The 9/11 attacks on the U.S. crippled the aviation industry, and fresh memories of the Paris crash – coupled with Concorde's high profile and lavish reputation making many assume it would be a target for terrorism – hurt the supersonic flier more than most. Suddenly, speed wasn't a priority compared with safety.


Flames shoot out of Air France flight 4590 a few minutes before the plane crashed, killing 113 people. /AFP

Flames shoot out of Air France flight 4590 a few minutes before the plane crashed, killing 113 people. /AFP


"For some people, saving those four hours was vital," said Bob van der Linden of the Aeronautics Department of the Smithsonian Institution's National Air and Space Museum. "But for most people it wasn't that important. And not enough to justify the price tag."
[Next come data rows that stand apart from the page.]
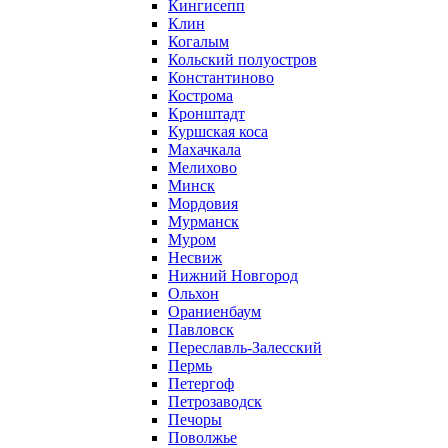
Кингисепп
Клин
Когалым
Кольский полуостров
Константиново
Кострома
Кронштадт
Куршская коса
Махачкала
Мелихово
Минск
Мордовия
Мурманск
Муром
Несвиж
Нижний Новгород
Ольхон
Ораниенбаум
Павловск
Переславль-Залесский
Пермь
Петергоф
Петрозаводск
Печоры
Поволжье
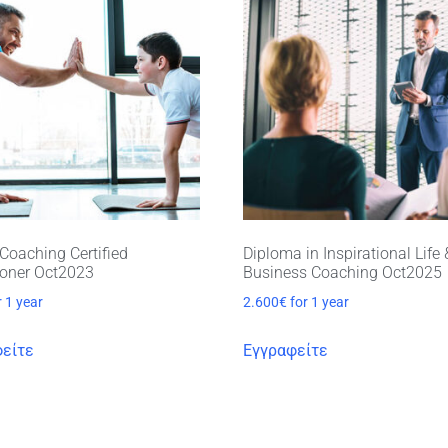
Coaching Certified
Diploma in Inspirational Life 
ioner Oct2023
Business Coaching Oct2025
r 1 year
2.600
€
for 1 year
είτε
Εγγραφείτε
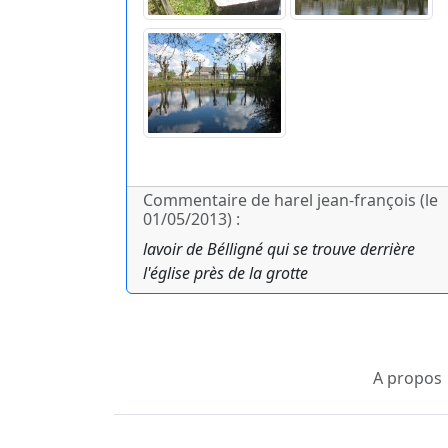
Commentaire de harel jean-françois (le
01/05/2013) :
lavoir de Bélligné qui se trouve derrière
l'église près de la grotte
A propos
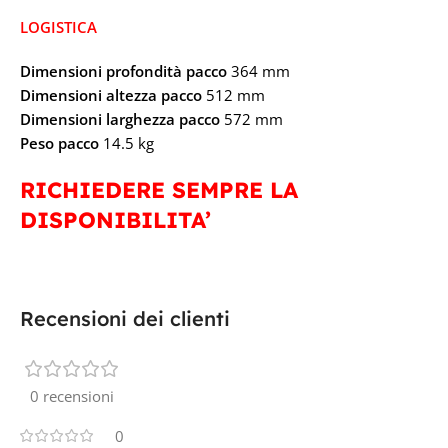
LOGISTICA
Dimensioni profondità pacco
364 mm
Dimensioni altezza pacco
512 mm
Dimensioni larghezza pacco
572 mm
Peso pacco
14.5 kg
RICHIEDERE SEMPRE LA
DISPONIBILITA’
Recensioni dei clienti
0 recensioni
0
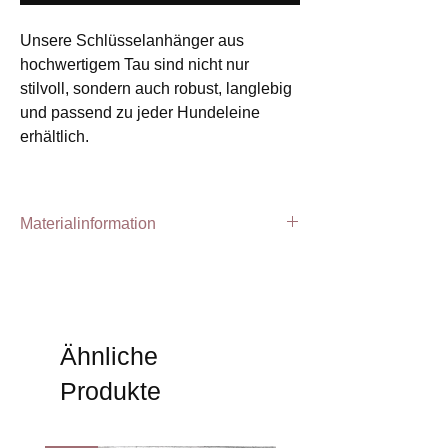
Unsere Schlüsselanhänger aus
hochwertigem Tau sind nicht nur
stilvoll, sondern auch robust, langlebig
und passend zu jeder Hundeleine
erhältlich.
Materialinformation
Handgefertigter Schlüsselanhänger
aus Tau
Tau Farbe:
Schwarz
Takelung:
Schwarz
Ähnliche
Farbe des Schlüsselringes:
Rose´ Gold
Produkte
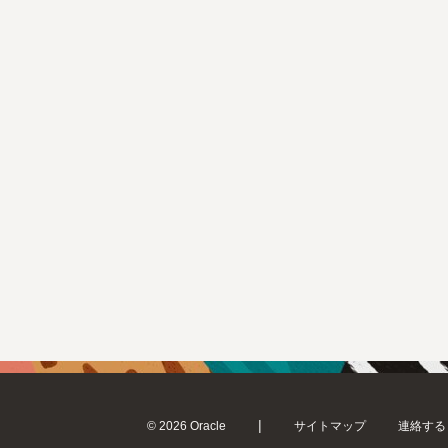
|
© 2026 Oracle
サイトマップ
連絡する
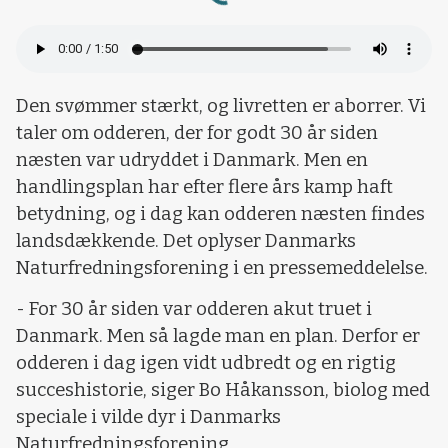
Loading...
Den svømmer stærkt, og livretten er aborrer. Vi
taler om odderen, der for godt 30 år siden
næsten var udryddet i Danmark. Men en
handlingsplan har efter flere års kamp haft
betydning, og i dag kan odderen næsten findes
landsdækkende. Det oplyser Danmarks
Naturfredningsforening i en pressemeddelelse.
- For 30 år siden var odderen akut truet i
Danmark. Men så lagde man en plan. Derfor er
odderen i dag igen vidt udbredt og en rigtig
succeshistorie, siger Bo Håkansson, biolog med
speciale i vilde dyr i Danmarks
Naturfredningsforening.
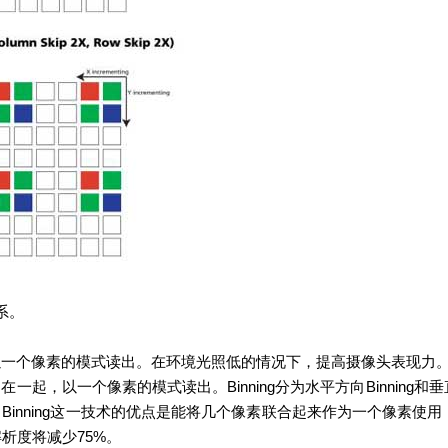
系。
以一个像素的模式读出。在环境光照低的情况下，提高摄像头表现力。需要
起，以一个像素的模式读出。Binning分为水平方向Binning和垂直
，Binning这一技术的优点是能将几个像素联合起来作为一个像素
的解析度将减少75%。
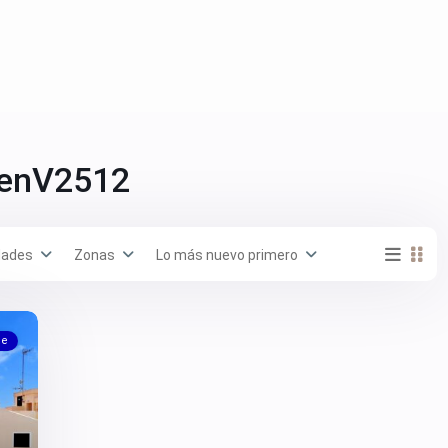
 enV2512
dades
Zonas
Lo más nuevo primero
le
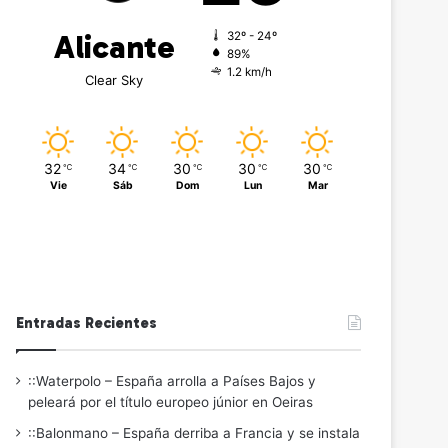
Alicante
32º - 24º
89%
1.2 km/h
Clear Sky
32
34
30
30
30
℃
℃
℃
℃
℃
Vie
Sáb
Dom
Lun
Mar
Entradas Recientes
::Waterpolo – España arrolla a Países Bajos y
peleará por el título europeo júnior en Oeiras
::Balonmano – España derriba a Francia y se instala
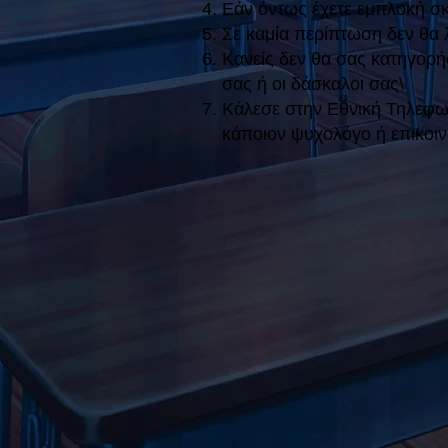
Εάν όντως έχετε εμπλοκή σκεφ
Σε καμία περίπτωση δεν θα 
Κανείς δεν θα σας κατηγορή
σας ή οι δάσκαλοι σας\
Κάλεσε στην Εθνική Τηλεφων
κάποιον ψυχολόγο ή επικο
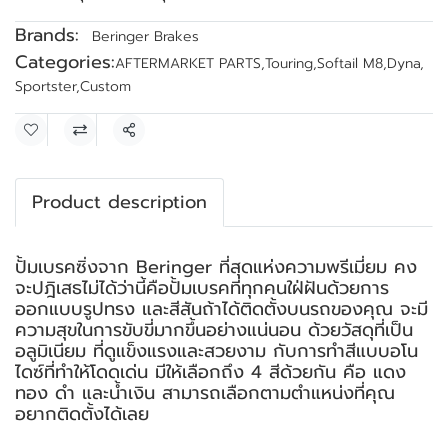
Brands:
Beringer Brakes
Categories:
AFTERMARKET PARTS
,
Touring
,
Softail M8
,
Dyna
,
Sportster
,
Custom
Share
Product description
ปั้มเบรคซิ่งจาก Beringer ที่สุดแห่งความพรีเมี่ยม คง
จะปฎิเสธไม่ได้ว่านี้คือปั้มเบรคที่ทุกคนใฝ่ฝันด้วยการ
ออกแบบรูปทรง และสีสันถ้าได้ติดตั้งบนรถของคุณ จะมี
ความสุขในการขับขี่มากขึ้นอย่างแน่นอน ด้วยวัสดุที่เป็น
อลูมิเนียม ที่ดูแข็งแรงและสวยงาม กับการทำสีแบบอโน
ไดซ์ที่ทำให้โดดเด่น มีให้เลือกถึง 4 สีด้วยกัน คือ แดง
ทอง ดำ และน้ำเงิน สามารถเลือกตามตำแหน่งที่คุณ
อยากติดตั้งได้เลย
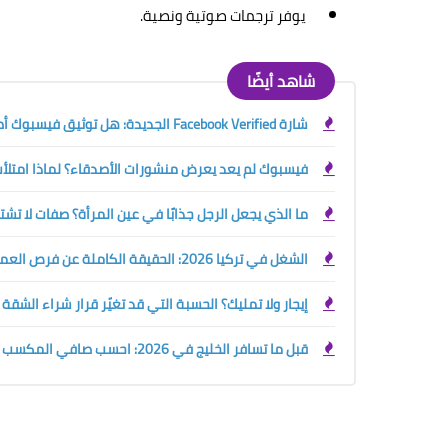
يوفر ترجمات صوتية ونصية.
شاهد أيضًا
شارة Facebook Verified الجديدة: هل توثيق فيسبوك أصبح مجانيًا؟ الفرق بينها وبين العلامة الزرقاء
فيسبوك لم يعد يعرض منشورات الأصدقاء؟ لماذا امتلأت 
ما الذي يجعل الرجل جذابًا في عين المرأة؟ صفات لا تش
الشغل في تركيا 2026: الحقيقة الكاملة عن فرص العمل والرواتب وحقوق الأجانب قبل السفر
إيجار ولا تمليك؟ الحسبة التي قد تغيّر قرار شراء الشقة
قبل ما تسافر الخليج في 2026: احسب صافي المكسب الحقيقي بين السعودية والإمارات والكويت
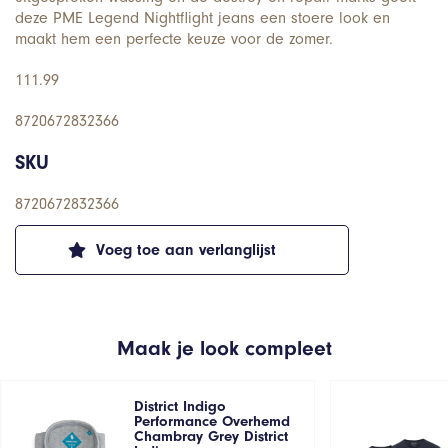
deze PME Legend Nightflight jeans een stoere look en
maakt hem een perfecte keuze voor de zomer.
111.99
8720672832366
SKU
8720672832366
Voeg toe aan verlanglijst
Maak je look compleet
District Indigo
Performance Overhemd
Chambray Grey District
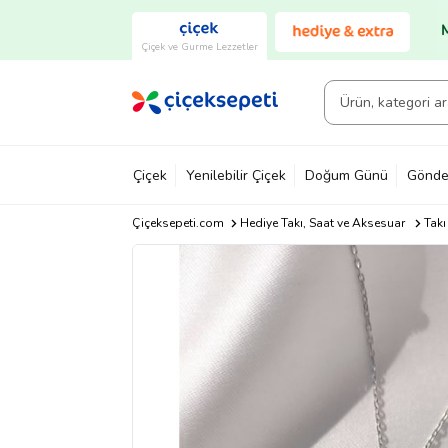
Çiçek ve Gurme Lezzetler
Çiçek
Yenilebilir Çiçek
Doğum Günü
Gönde
Çiçeksepeti.com
Hediye Takı, Saat ve Aksesuar
Takı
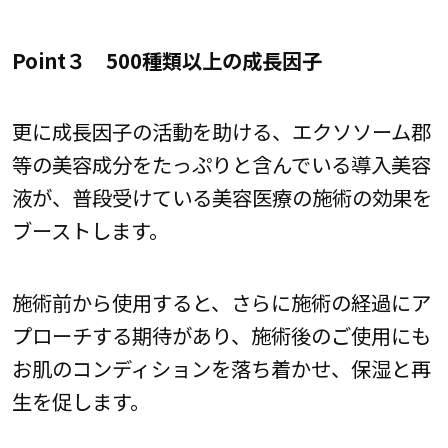
Point３ 500種類以上の成長因子
更に成長因子の活動を助ける、エクソソーム郡
等の美容成分をたっぷりと含んでいる導入美容
液が、普段受けている美容医療の施術の効果を
ブーストします。
施術前から使用すると、さらに施術の経過にア
プローチする期待があり、施術後のご使用にも
お肌のコンディションを落ち着かせ、保湿と再
生を促します。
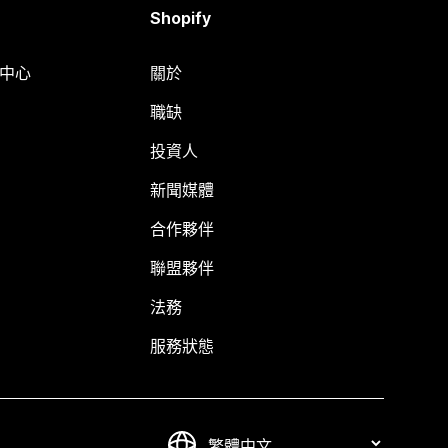
Shopify
明中心
關於
職缺
投資人
新聞媒體
合作夥伴
聯盟夥伴
法務
服務狀態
In addition, Concorde's technology – groundbreaking a generation earlier – was now beginning to date. Compared with newer digital interfaces, its analogue cockpit not only looked dated but its operation was now overly complicated: no other British Airways plane still required a flight engineer, a role which had been eliminated by the incremental improvements forced by stiff competition upon the likes of the 747. 

The final straw was lack of support from Concorde's two parent companies, buffeted by the winds of post-9/11 industry troubles. In April 2003, British Airways and Airbus (which had bought France's Aerospatiale in 2000) issued a joint statement that they would retire Concorde before the year was out.


Remembering the future

There have been attempts to save or revive Concorde: Richard Branson tried to buy the brand for his Virgin carrier and a few optimistic souls have raised money towards restoration of service. But in truth, the world that Concorde changed has moved on. 

While global income inequality means there are more super-rich than ever before, those with deep pockets do not tend to travel in shared spaces: the modern aviation status symbol is not a Concorde ticket but a private jet. There are now nearly 5,000 of them in operation, with estimating that 8 percent of all European flights are private. 

That's not to say the spirit of scientific collaboration is gone; nowadays, the frontiers of traveling technology are pushed by the European Space Agency.

We will doubtless see improvements continue, but the democratization of flying embodied by the 747 and its descendants is at odds with the stratification personified by high-flying Concorde. 

"It seems very likely that business people with a lot of money could be flying supersonic private jets," said Samme Chittum, author of The Last Days of Concorde. "It seems unlikely that supersonic flights will become commercially available to everyone."